Starboard spells out its concerns with Pfizer's direction
Starboard Value CEO Jeff Smith
Activist investor Starboard Value has launched a broadside against Pfizer's leadership under chief executive Albert Bourla, claiming at least $20 billion in value – and possibly as much as $60 billion – has drained away from the group since 2019.
The hedge fund's chief executive, Jeff Smith, made its accusations at an investor summit in which it made the case that Pfizer has squandered the "significant contributions" it made to ending the COVID-19 pandemic with vaccine and drug products, from which it reaped tens of billions of dollars in revenues.
Despite that cash windfall, Pfizer has "dramatically underperformed its peers and the market since 2019," according to Starboard, investing $70 billion in a string of acquisitions that it believes will fall well short of the returns that the drugmaker has forecasted, and consistently failing to meet consensus sales targets since COVID.
Furthermore, it maintains that Pfizer is saddled with an inefficient R&D organisation – with a poor output of new products from its pipeline between 2019 and 2023 – while many of the would-be blockbusters it was trumpeting at the start of that period have fallen short of expectations.
A target of launching 15 new blockbusters made in 2018 looks completely unachievable, said Smith, who also criticised Pfizer's efforts with its GLP-1 agonist obesity programme.
The 73-slide presentation makes painful reading for Pfizer, with page after page pointing to a litany of clinical trial failures, launches that failed to meet their commercial expectations, and established products including its Prevnar pneumococcal vaccine franchise now facing competitive threats that could undermine their growth.

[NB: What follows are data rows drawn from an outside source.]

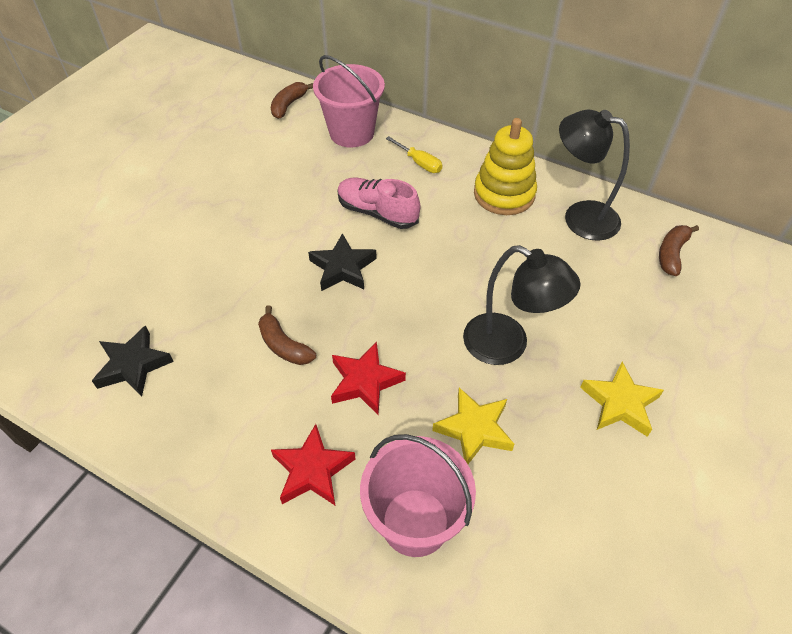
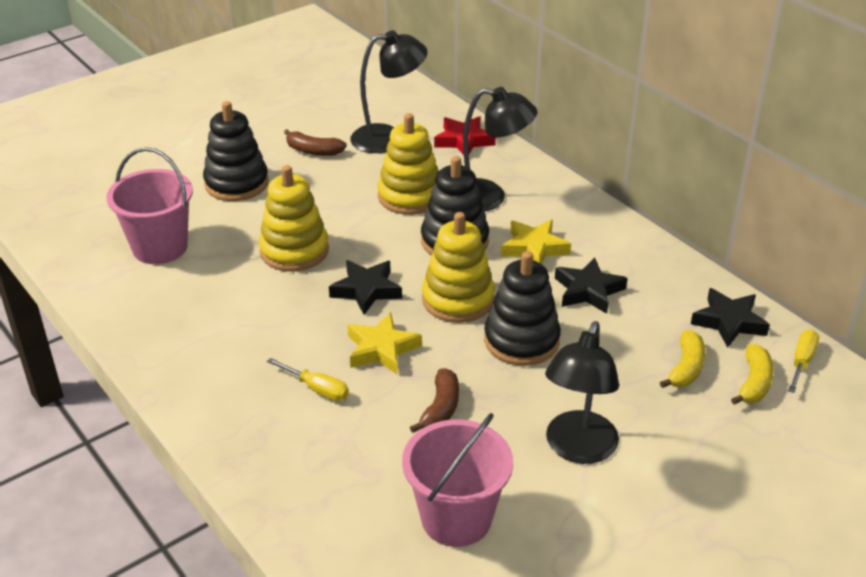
black lamp: [463,245,581,365] [559,109,630,241] = 2 -> [350,30,428,153] [463,87,538,212] [545,321,619,464] = 3
black stacking toy: none = 0 -> [203,101,269,201] [421,156,489,255] [484,251,561,366] = 3
black star: [92,325,174,397] [308,233,377,291] = 2 -> [329,260,402,315] [555,257,628,314] [691,288,770,348] = 3
brown banana: [258,305,316,365] [271,82,313,119] [659,225,699,276] = 3 -> [284,129,347,156] [410,368,459,433] = 2
pink shoe: [337,178,420,229] = 1 -> none = 0
red star: [271,424,356,505] [331,342,406,416] = 2 -> [434,116,496,155] = 1
yellow banana: none = 0 -> [660,330,705,388] [731,344,774,405] = 2
yellow screwdriver: [386,136,442,173] = 1 -> [267,358,349,401] [788,330,819,393] = 2
yellow stacking toy: [474,118,537,215] = 1 -> [259,165,329,271] [377,113,439,215] [422,212,495,323] = 3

Smith's presentation at the 13D Monitor Active-Passive Investor Summit marked the first time that Starboard has revealed the details of its concerns about Pfizer's direction, coming a couple of weeks after it first revealed it had taken a $1 billion stake in the group.
The intervening period has been like something out of a blockbuster movie, with allegations that former CEO Ian Read and ex-chief financial officer Frank D'Amelio had sided with Starboard against their former employer, only to withdraw their support shortly afterwards. The hedge fund has claimed that they did so because they were threatened by Pfizer with litigation clawback of prior compensation.

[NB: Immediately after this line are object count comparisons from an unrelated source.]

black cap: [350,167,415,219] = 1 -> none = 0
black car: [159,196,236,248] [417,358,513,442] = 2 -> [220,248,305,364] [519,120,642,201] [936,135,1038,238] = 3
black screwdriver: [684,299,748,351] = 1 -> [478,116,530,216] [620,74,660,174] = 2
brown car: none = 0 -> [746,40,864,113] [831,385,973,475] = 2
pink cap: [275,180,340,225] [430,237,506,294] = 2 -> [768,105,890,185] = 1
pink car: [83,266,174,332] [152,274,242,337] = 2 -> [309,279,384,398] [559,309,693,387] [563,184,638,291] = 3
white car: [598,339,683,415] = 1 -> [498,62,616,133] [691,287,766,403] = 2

"We believe the root cause of Pfizer's issues are its low expected return on organic and inorganic R&D Investments," said Smith at the meeting, adding that Pfizer's board needs to be "laser-focused" on tracking those returns.

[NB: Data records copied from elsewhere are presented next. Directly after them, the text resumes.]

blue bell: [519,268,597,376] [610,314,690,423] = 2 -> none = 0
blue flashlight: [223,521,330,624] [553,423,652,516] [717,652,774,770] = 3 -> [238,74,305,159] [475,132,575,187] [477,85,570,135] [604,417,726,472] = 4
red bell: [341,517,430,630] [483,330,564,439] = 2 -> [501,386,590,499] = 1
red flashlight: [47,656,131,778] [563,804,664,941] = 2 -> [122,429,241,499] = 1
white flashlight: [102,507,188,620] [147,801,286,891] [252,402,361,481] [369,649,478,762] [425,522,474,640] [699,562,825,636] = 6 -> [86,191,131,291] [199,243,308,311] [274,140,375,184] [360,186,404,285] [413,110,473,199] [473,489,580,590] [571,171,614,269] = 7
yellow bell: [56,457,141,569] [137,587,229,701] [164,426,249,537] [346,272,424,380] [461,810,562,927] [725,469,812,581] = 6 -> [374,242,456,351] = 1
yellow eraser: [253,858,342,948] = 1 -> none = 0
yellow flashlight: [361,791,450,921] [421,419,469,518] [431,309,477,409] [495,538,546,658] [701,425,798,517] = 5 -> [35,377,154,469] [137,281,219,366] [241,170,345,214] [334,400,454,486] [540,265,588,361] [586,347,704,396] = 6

"It is unlikely that Pfizer will be able to achieve $79 billion in revenue by 2030, thereby making Pfizer's return on R&D and M&A insufficient," he continued. "The board needs to actively hold management accountable for earning appropriate returns on R&D and M&A moving forward."
He did not, however, deliver any specific demands, such as the removal of Bourla as CEO, or make any recommendations for improvement. Pfizer has not commented on the claims made in the presentation.